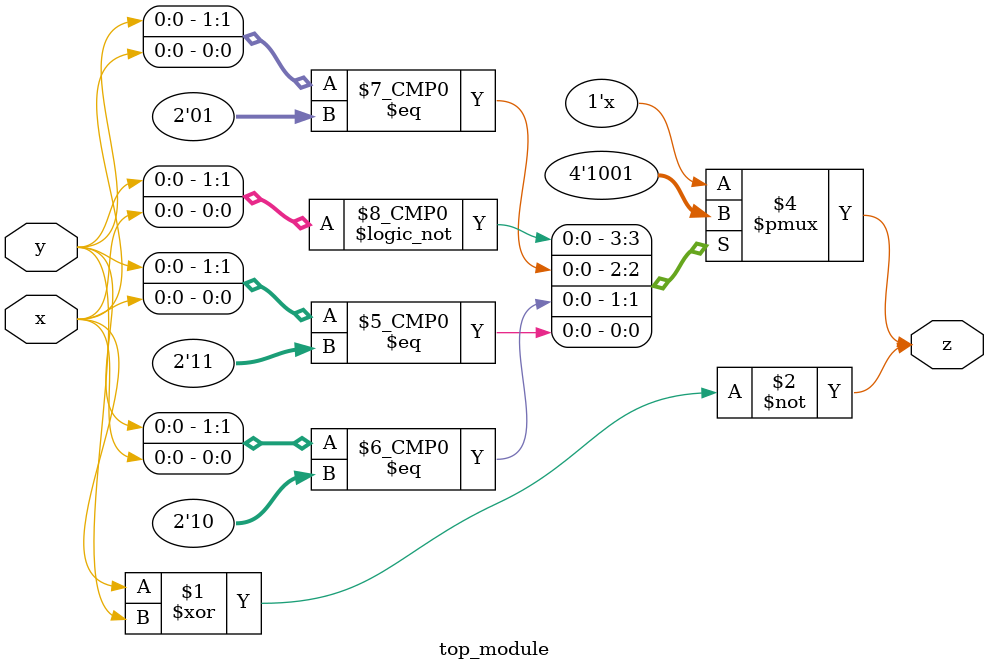
<source format=v>
module top_module(
	input x,
	input y,
	output z);

	// The simulation waveforms gives you a truth table:
	// y x   z
	// 0 0   1
	// 0 1   0
	// 1 0   0
	// 1 1   1   
	// Two minterms: 
	// assign z = (~x & ~y) | (x & y);

	// Or: Notice this is an XNOR.
	assign z = ~(x^y);


    // my solution
    always @(*) begin
        case({y,x})
            2'b00:z = 1;
            2'b01:z = 0;
            2'b10:z = 0;
            2'b11:z = 1;
        endcase
    end
endmodule

</source>
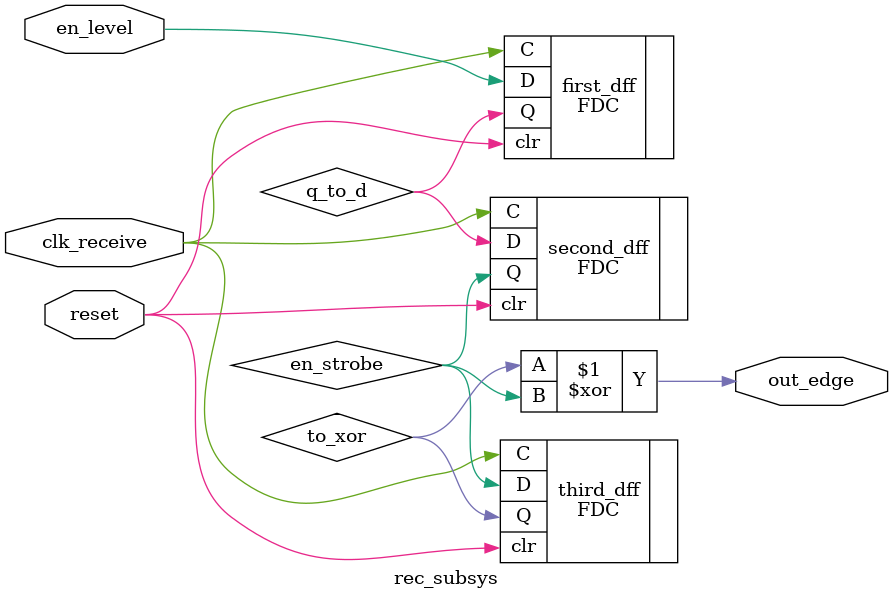
<source format=sv>
module rec_subsys(

input logic en_level,
input logic clk_receive,
input logic reset,
output logic out_edge


);


logic en_strobe, q_to_d, to_xor;

FDC first_dff( .D(en_level), .Q(q_to_d), .C(clk_receive), .clr(reset));
FDC second_dff (.D(q_to_d), .Q(en_strobe), .C(clk_receive), .clr(reset));

FDC third_dff (.D(en_strobe), .Q(to_xor), .C(clk_receive), .clr(reset));

assign out_edge = to_xor ^ en_strobe;


endmodule
</source>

** Work to complete **
Copy out each line of the material that holds the word "logic".

** Solution to the problem **
input logic en_level,
input logic clk_receive,
input logic reset,
output logic out_edge
logic en_strobe, q_to_d, to_xor;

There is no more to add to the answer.